YOUR TASK - Locate every line below that contains the word "left" and copy it.

Items listed in a dataset:
☆ ☆ ☆ ☆

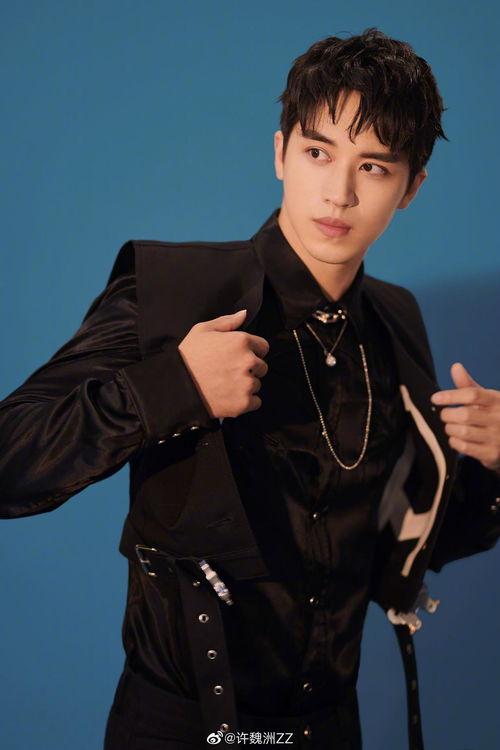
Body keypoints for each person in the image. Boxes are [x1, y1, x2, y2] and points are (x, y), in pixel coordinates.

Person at [1, 27, 499, 750]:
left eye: (374, 167)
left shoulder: (397, 321)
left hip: (333, 729)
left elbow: (405, 542)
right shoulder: (174, 291)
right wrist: (171, 387)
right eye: (318, 152)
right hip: (180, 730)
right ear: (280, 153)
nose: (339, 193)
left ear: (411, 188)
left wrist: (491, 469)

☆ ☆ ☆ ☆

RESPONSE TO THE EXERCISE -
left eye: (374, 167)
left shoulder: (397, 321)
left hip: (333, 729)
left elbow: (405, 542)
left ear: (411, 188)
left wrist: (491, 469)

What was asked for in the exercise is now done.